Average BCF values (7.51, 12.90 and 15.81 for PHE, FLA and PYR, respectively) followed the general rule by which BCF tends to increase with hydrophobicity, reflecting a greater affinity of more hydrophobic compounds for organism tissue relative to water (Meador et al. 1995). Therefore, R. baltica was able to bioaccumulate PAHs according to their increasing hydrophobicity. Despite this, the PAH BCFs obtained for R. baltica in this study were much lower than other similar species such as Rhodomonas salina (Berrojalbiz et al. 2009) and Nitzschia seriata (Lukitaningsih and Sudarmanto 2010), emphasising the existence of better algal biomass alternatives as contaminant adsorbents.

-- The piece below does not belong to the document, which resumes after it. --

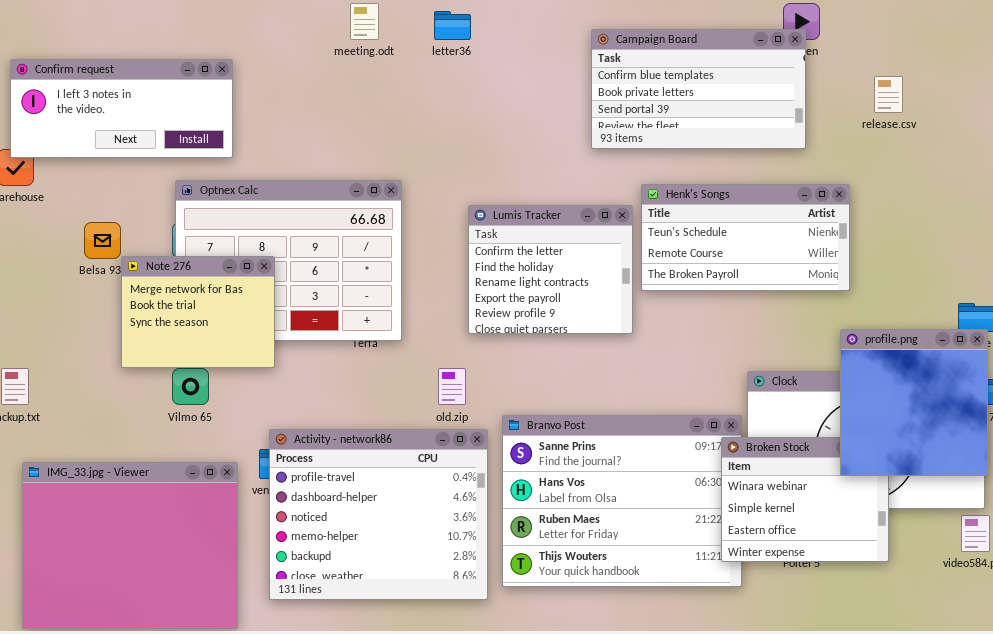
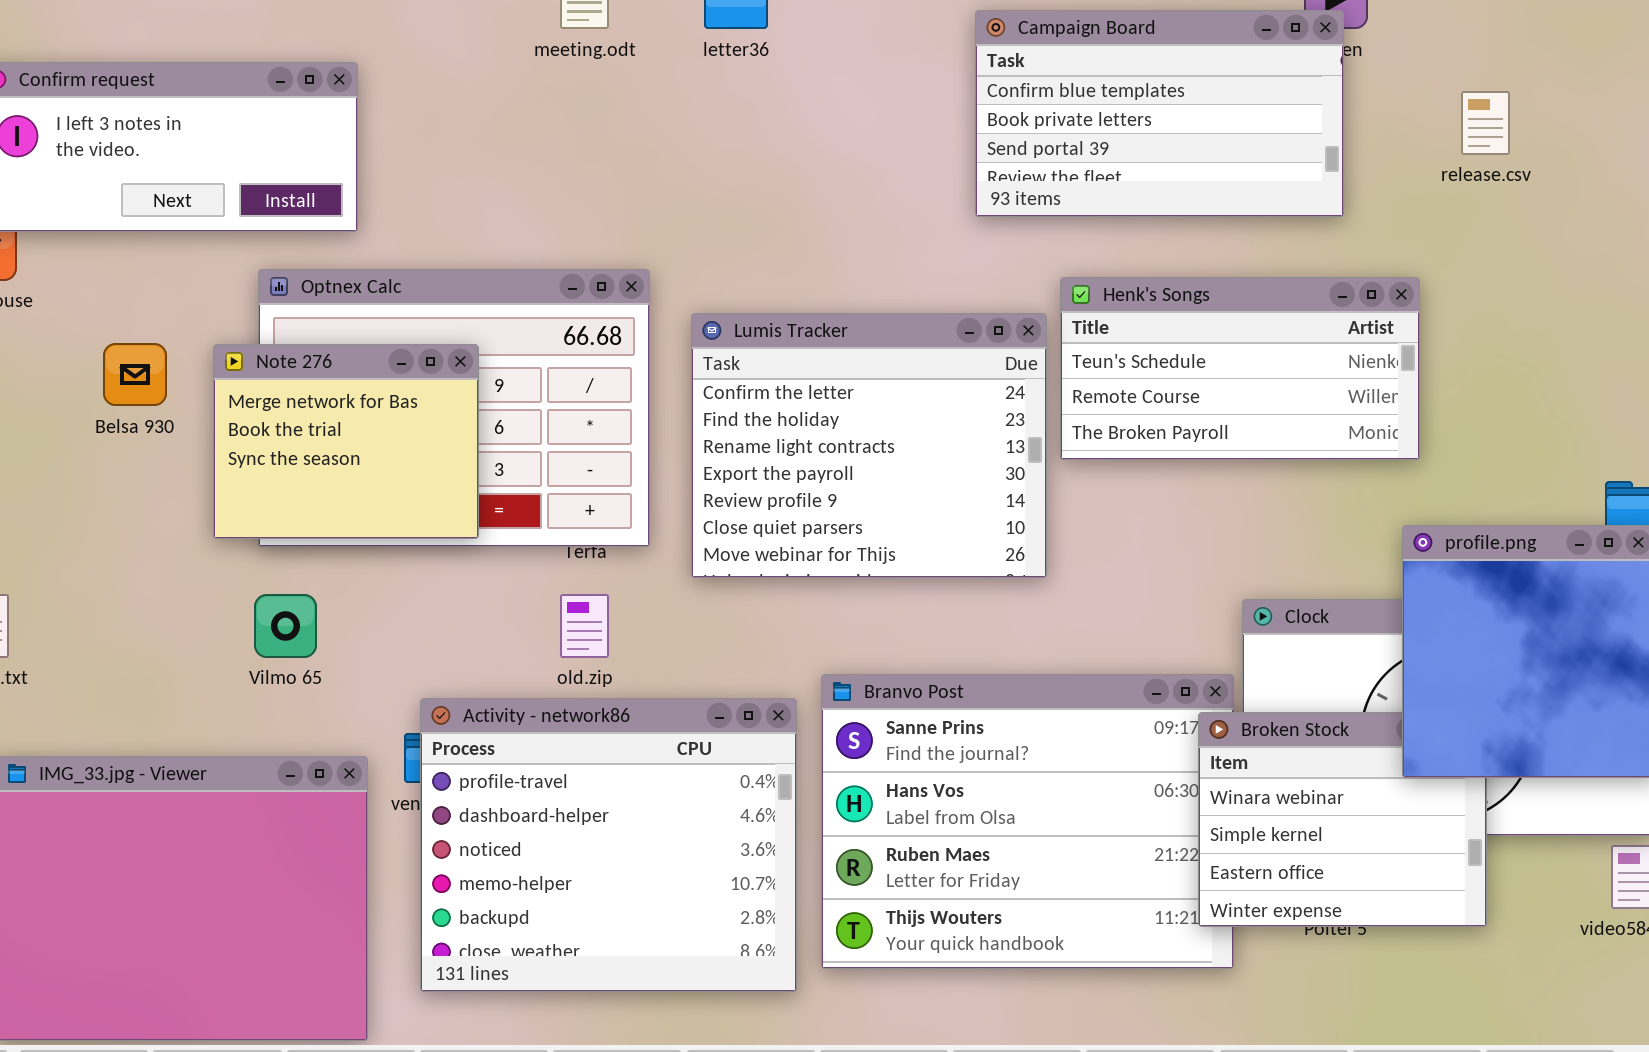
Lumis Tracker: [468,205,633,334] -> [691,313,1047,578], resized
Note 276: [121,256,275,368] -> [213,344,479,539], moved
old.zip: [438,368,466,405] -> [560,594,609,658], moved

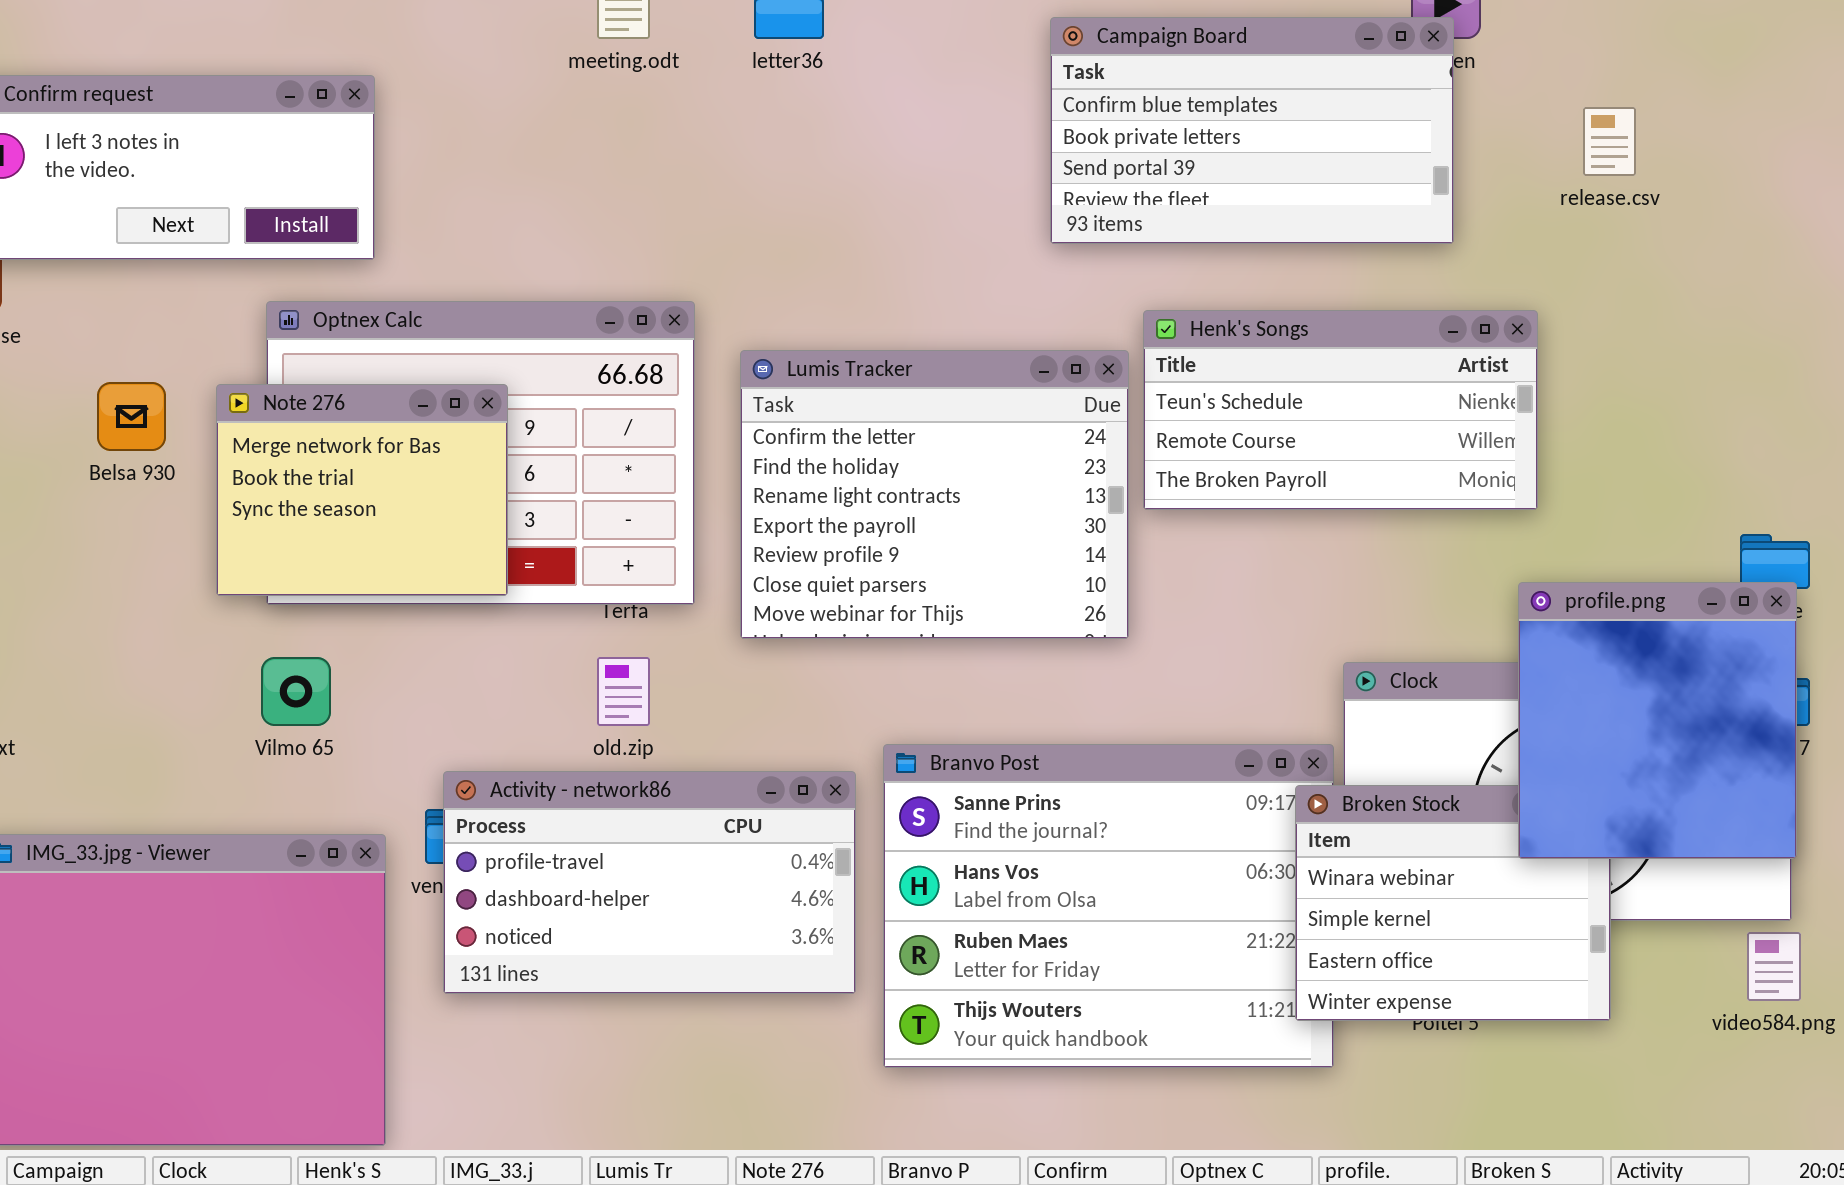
Activity - network86: [420,698,797,992] -> [443,771,856,994], resized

In this study, for the first time, simultaneous removal, bioaccumulation and degradation of a mixture of PHE, FLA and PYR by the marine algae R. baltica was observed. While PAHs appeared to exert negative effects on the algal growth, R. baltica demonstrated the ability to grow under that stress. R. baltica efficiently removed up to 70% of PAHs from the medium at 9 days of culture. While PAH bioaccumulation yields followed the hydrophobicity of each compound, PHE was the compound with higher degradation rates throughout the time of incubation. In regards to the PAH accumulation mechanism, results suggested that PAHs (log Koc 4.57–5.08) were at near-equilibrium with the water concentrations and that physico-chemical partitioning, rather than active bioconcentration, was the major factor governing the bioaccumulation. Finally, since only three PAHs with similar concentrations were investigated, more detailed research must be conducted in order to obtain a deeper understanding of the interactions and to test the potential application of this species in decontamination processes. In light of these results, we recommend extending this research to the upper levels of the food chain, starting with marine copepods.